DATA RECORDS:
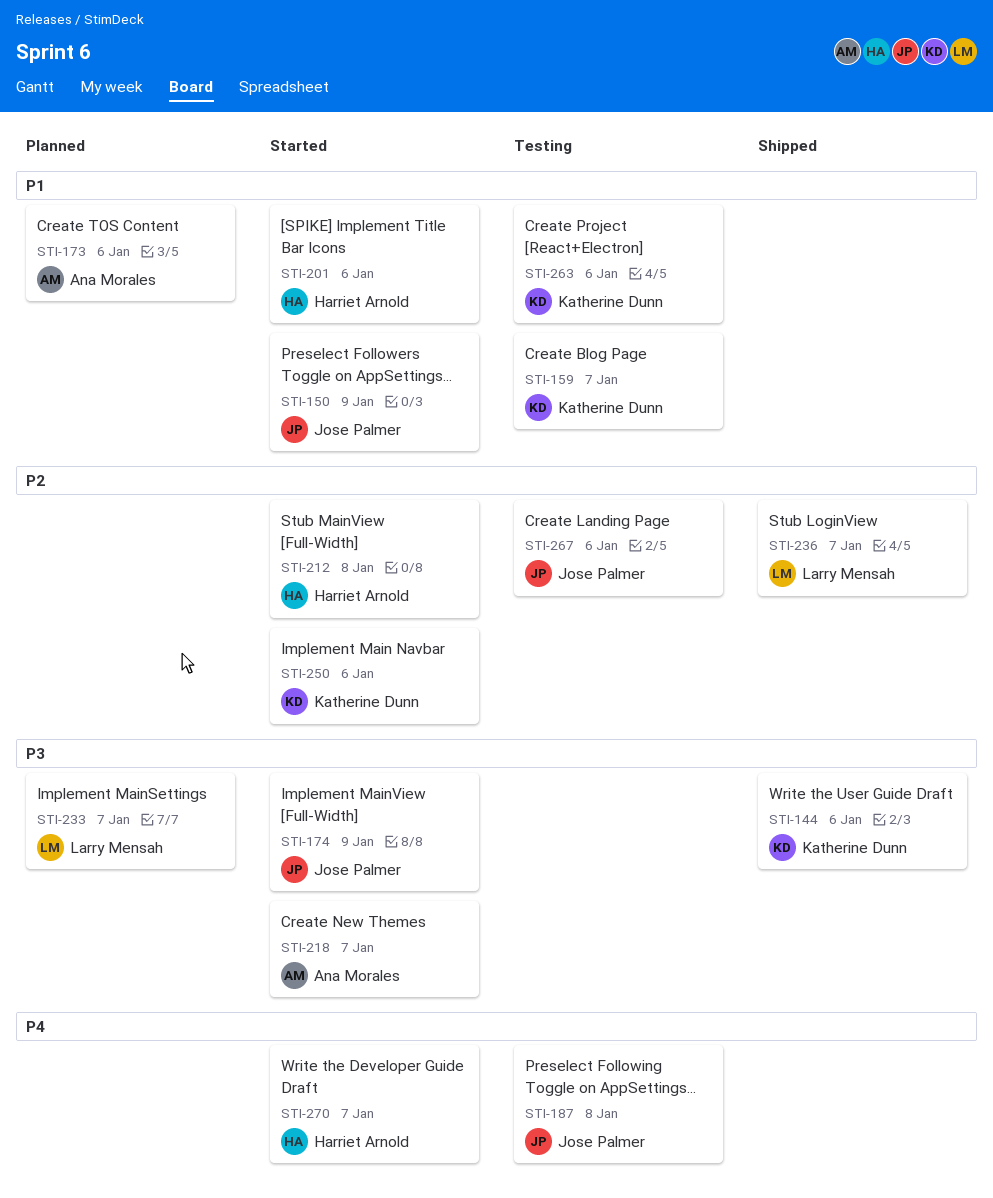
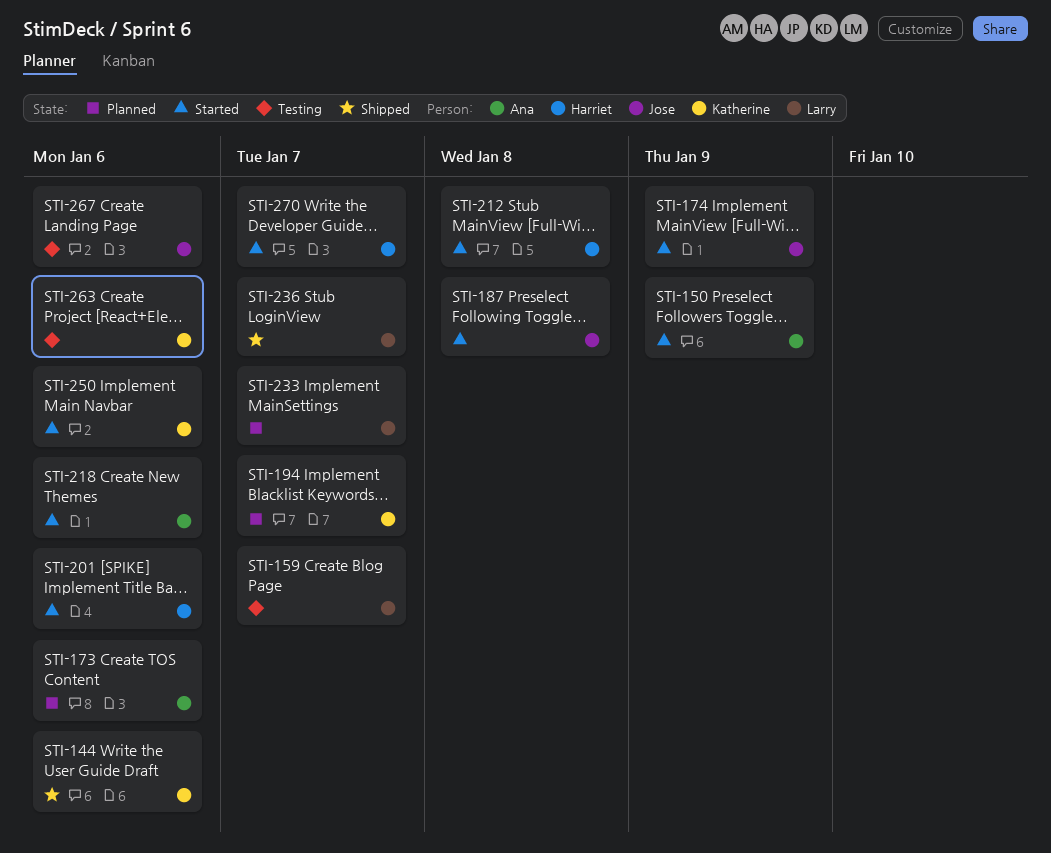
STI-150, owner: Jose Palmer -> Ana Morales
STI-159, owner: Katherine Dunn -> Larry Mensah
STI-187, status: Testing -> Started
STI-194: none -> present
STI-218, due: Jan 7 -> Jan 6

WORK ORDER: Print the listing exactly, minus its pictures.

COMPLETED TASK:
STI-150, owner: Jose Palmer -> Ana Morales
STI-159, owner: Katherine Dunn -> Larry Mensah
STI-187, status: Testing -> Started
STI-194: none -> present
STI-218, due: Jan 7 -> Jan 6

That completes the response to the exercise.